Marc est plombier à Nantes. Il n'a jamais fait de publicité, n'a pas de site internet, et pourtant son planning est plein 3 mois à l'avance. Son secret : 4 agents immobiliers et 2 syndics de copropriété lui envoient régulièrement des clients. En échange, il leur verse 5% du montant HT des travaux réalisés.
C'est ça, un réseau d'apporteurs d'affaires. Et ça fonctionne dans tous les secteurs.
Qu'est-ce qu'un apporteur d'affaires (au sens légal) ?
L'apporteur d'affaires est une personne qui met en relation un fournisseur de produits ou services avec un client potentiel. Ce n'est pas un agent commercial (qui négocie et conclut au nom du mandant), ni un courtier (qui agit pour le compte de l'acheteur).
La distinction est importante : l'apporteur se contente de transmettre le contact. La vente, la négociation et la conclusion du contrat restent votre responsabilité.
Qui peut être votre apporteur d'affaires ?
Pensez large. Les meilleurs prescripteurs sont souvent ceux auxquels on ne pense pas :
Les métiers complémentaires au vôtre — un architecte pour un artisan, un comptable pour un consultant, un coiffeur pour un esthéticien (oui, le bouche-à-oreille de salon fonctionne).
Vos anciens clients satisfaits — les plus enthousiastes sont souvent prêts à recommander activement, surtout s'il y a une contrepartie.
Les professionnels de l'immobilier — agents, gestionnaires, syndics. Ils sont en contact permanent avec des gens qui ont des besoins (travaux, déménagement, aménagement, assurance).
Les associations professionnelles — chambres de commerce, clubs d'entrepreneurs, fédérations sectorielles.

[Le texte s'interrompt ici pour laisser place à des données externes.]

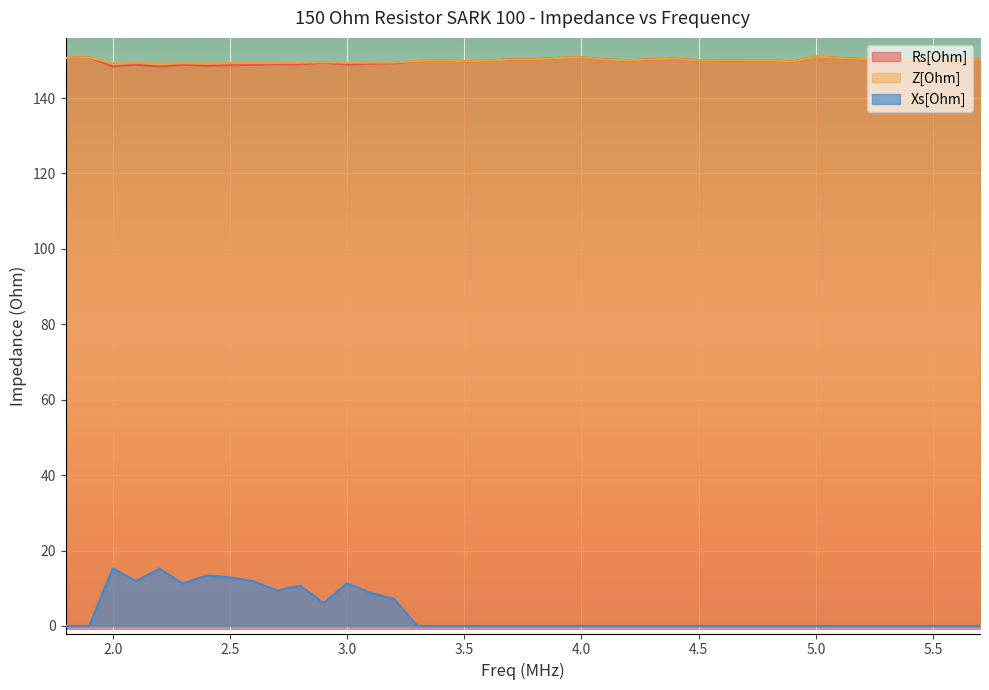

Rank the categories by Rs[Ohm] value from highest to lowest.

5.0, 1.9, 4.0, 1.8, 5.1, 3.9, 4.4, 5.5, 5.2, 5.3, 3.8, 4.3, 3.7, 4.1, 5.7, 5.6, 5.4, 4.8, 3.4, 4.2, 4.6, 4.7, 4.5, 3.6, 3.3, 3.5, 4.9, 2.9, 3.2, 3.1, 2.7, 2.8, 3.0, 2.1, 2.6, 2.3, 2.5, 2.4, 2.0, 2.2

La rémunération : combien et comment
Les pratiques courantes :
| Type de prestation | Commission habituelle |
|---|---|
| Services B2B (conseil, IT) | 5 à 15% du montant HT |
| Travaux BTP | 3 à 8% du montant HT |
| Vente de produits | 5 à 10% de la marge brute |
| Immobilier | fixe (500 à 2 000 €) ou % |
Deux approches possibles :
- Commission au pourcentage — simple, transparent, l'apporteur est motivé par le montant
- Forfait par lead qualifié — vous payez un montant fixe pour chaque contact transmis qui correspond à vos critères, même s'il ne signe pas. Plus risqué pour vous, mais ça motive l'apporteur à transmettre même les "petits" leads.
Le contrat d'apport d'affaires
Indispensable, même entre amis. Points à couvrir :
- Identification des parties et objet du contrat
- Définition d'un apport d'affaires qualifié — qu'est-ce qui compte comme un apport ? Un simple nom ? Un rendez-vous pris ? Un devis accepté ?
- Montant et modalités de la commission — pourcentage, assiette de calcul, date de paiement (à la signature du client, à l'encaissement, etc.)
- Durée de validité de l'apport — si l'apporteur vous envoie un contact en janvier et que ce contact signe en septembre, vous devez toujours la commission ? (Généralement oui, pendant 6 à 12 mois)
- Exclusivité ou non — l'apporteur peut-il travailler aussi avec vos concurrents ?
- Clause de non-sollicitation — l'apporteur ne doit pas démarcher vos clients existants
Les pièges à éviter
Le faux apporteur qui est en réalité agent commercial — si votre "apporteur" négocie les conditions, fixe les prix ou signe au nom de votre entreprise, c'est juridiquement un agent commercial. Cela change tout : statut protégé, indemnité de fin de contrat obligatoire, immatriculation au registre spécial. Vérifiez bien la réalité de la relation.
La commission non déclarée — toute commission versée doit être facturée par l'apporteur (il doit avoir un statut : auto-entrepreneur, société, etc.) et déclarée. Les enveloppes de cash "entre amis" sont de la fraude fiscale, point final.
L'apporteur trop gourmand — si la commission dépasse votre marge, l'apport d'affaires n'a aucun intérêt. Calculez toujours votre marge nette après commission avant d'accepter un deal.
Un bon réseau de prescripteurs, c'est un canal d'acquisition qui travaille pour vous pendant que vous travaillez pour vos clients.